Use [Heron's Formula Triangle Area Calculator] s = (a + b + c) / 2 or 1/2 of the perimeter of the triangle

使用[Heron的公式三角形区域计算器]s = (a + b + c) /2或三角形周长的1/2。

A = SquareRoot(s * (s - a) * (s - b) * (s - c))

Where

在哪里

a=SquareRoot((X1-X2)^2+(Y1-Y2)^2)  [Side 1 Length]
b=SquareRoot((X1-X3)^2+(Y1-Y3)^2)  [Side 2 Length]
c=SquareRoot((X2-X3)^2+(Y2-Y3)^2)  [Side 3 Length]

X1,Y1,X2,Y2,X3,Y3 are the coordinations of any three points (Corners)

X1,Y1,X2,Y2,X3,Y3是任意三个点的坐标

RectangleArea=2*A

Or Direct without [Heron's Formula Triangle Area Calculator], sequence of points are important here.
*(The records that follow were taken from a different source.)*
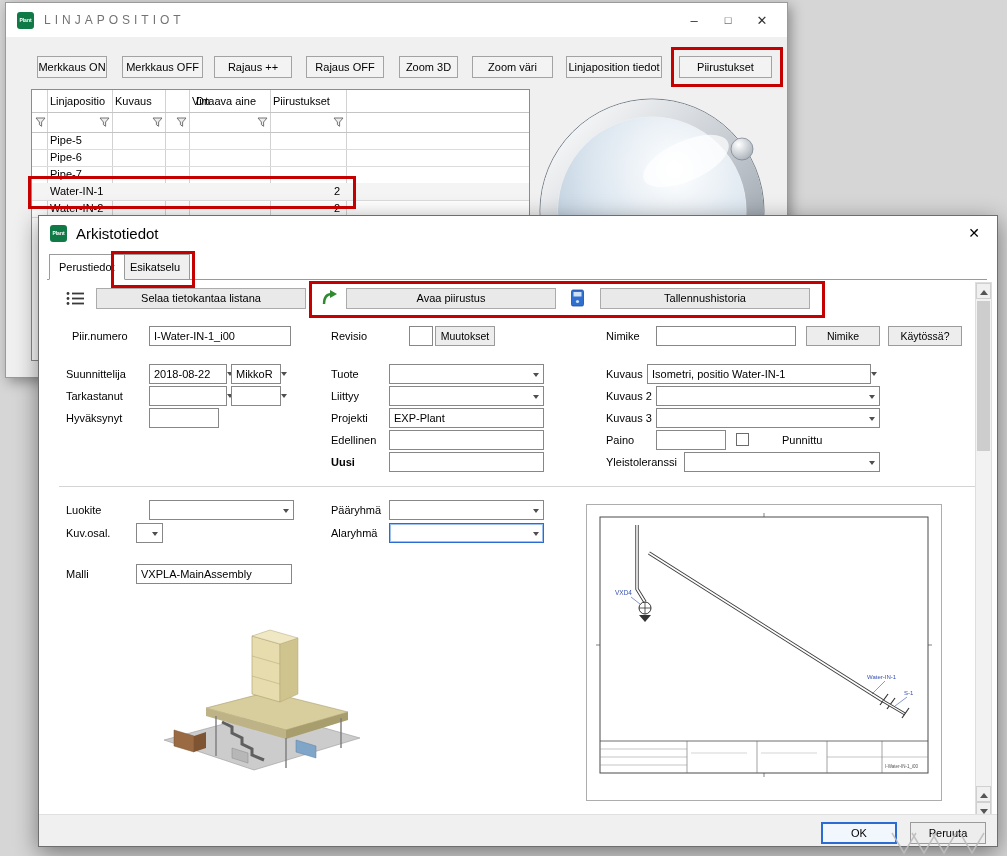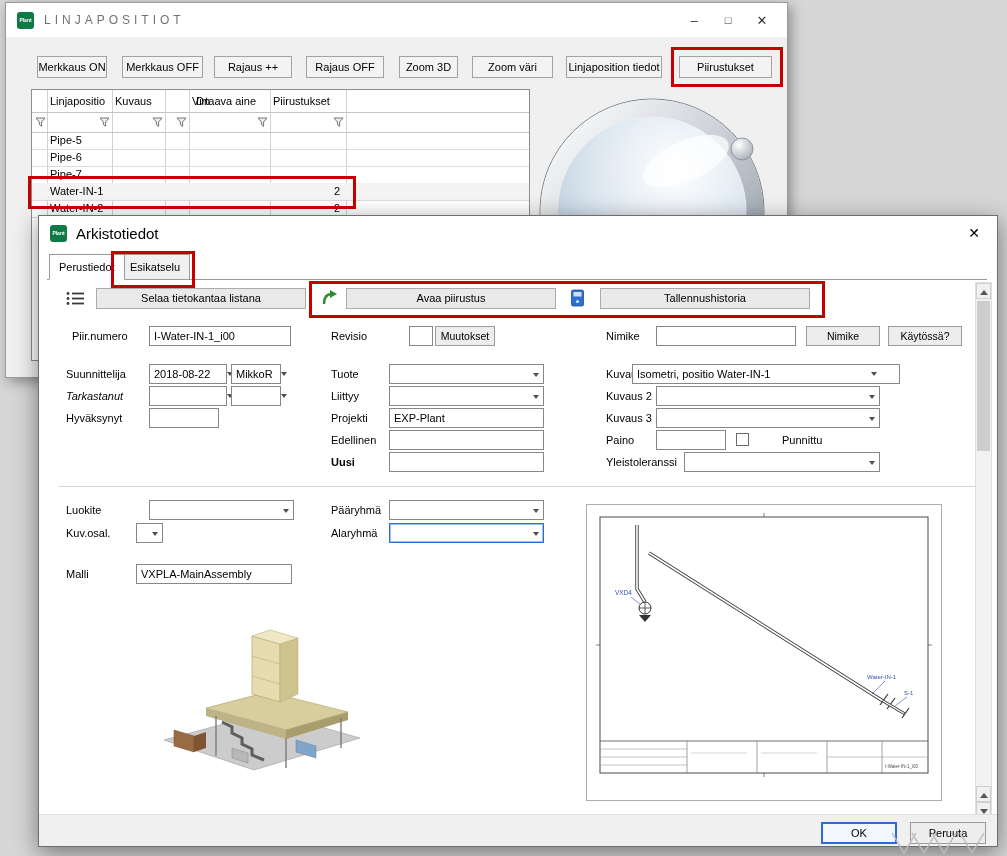--- a/index.html
+++ b/index.html
@@ -220,7 +220,7 @@
     <div class="field" style="left:350px;top:236px;width:155px;"></div>
 
     <span class="lbl" style="left:567px;top:148px;">Kuvaus</span>
-    <div class="field combo" style="left:593px;top:148px;width:268px;">Isometri, positio Water-IN-1</div>
+    <div class="field combo" style="left:608px;top:148px;width:224px;">Isometri, positio Water-IN-1</div>
       <span class="chev abs" style="left:832px;top:156px;right:auto;"></span>
     <span class="lbl" style="left:567px;top:170px;text-align:center;">Kuvaus 2</span>
     <div class="field combo" style="left:617px;top:170px;width:224px;">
或者直接没有[Heron的公式三角区域计算器]，点序列在这里很重要。

P1----P2
|     |
P3----P4

 a=SquareRoot((X1-X2)^2+(Y1-Y2)^2)  [Side 1 Length]
 b=SquareRoot((X1-X3)^2+(Y1-Y3)^2)  [Side 2 Length]
 RectangleArea=a*b

-3  

It's a bit complicated, but for a rectangle, Area = b * h = length * width.

这有点复杂，但对于一个矩形，面积= b * h =长*宽。